*EXERCISE GOAL*
Scan the following material for the string "фудбалер" and copy each line in which it appears.

*MATERIAL SUPPLIED*

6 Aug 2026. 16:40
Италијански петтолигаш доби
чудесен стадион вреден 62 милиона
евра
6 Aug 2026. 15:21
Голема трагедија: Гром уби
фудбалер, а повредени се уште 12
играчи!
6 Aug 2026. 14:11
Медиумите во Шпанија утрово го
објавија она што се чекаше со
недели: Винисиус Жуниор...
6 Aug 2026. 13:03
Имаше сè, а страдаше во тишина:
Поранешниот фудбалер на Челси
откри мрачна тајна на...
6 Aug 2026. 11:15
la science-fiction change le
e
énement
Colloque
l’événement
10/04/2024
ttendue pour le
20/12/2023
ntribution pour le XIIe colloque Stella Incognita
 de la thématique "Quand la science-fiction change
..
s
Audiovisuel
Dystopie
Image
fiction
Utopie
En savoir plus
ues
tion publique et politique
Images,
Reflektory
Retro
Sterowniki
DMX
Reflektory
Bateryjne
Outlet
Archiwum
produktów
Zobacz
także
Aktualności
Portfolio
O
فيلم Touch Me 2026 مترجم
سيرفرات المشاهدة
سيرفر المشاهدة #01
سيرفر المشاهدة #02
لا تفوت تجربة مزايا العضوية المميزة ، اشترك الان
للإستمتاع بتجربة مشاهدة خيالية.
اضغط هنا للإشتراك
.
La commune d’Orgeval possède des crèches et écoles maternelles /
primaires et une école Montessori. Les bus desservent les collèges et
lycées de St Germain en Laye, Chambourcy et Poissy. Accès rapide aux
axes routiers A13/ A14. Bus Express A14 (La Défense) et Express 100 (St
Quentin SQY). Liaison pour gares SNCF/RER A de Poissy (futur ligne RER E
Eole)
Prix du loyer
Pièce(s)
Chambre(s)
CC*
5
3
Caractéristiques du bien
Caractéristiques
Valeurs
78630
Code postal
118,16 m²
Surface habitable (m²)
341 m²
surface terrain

*ANSWER TO THIS TASK*
фудбалер, а повредени се уште 12
Поранешниот фудбалер на Челси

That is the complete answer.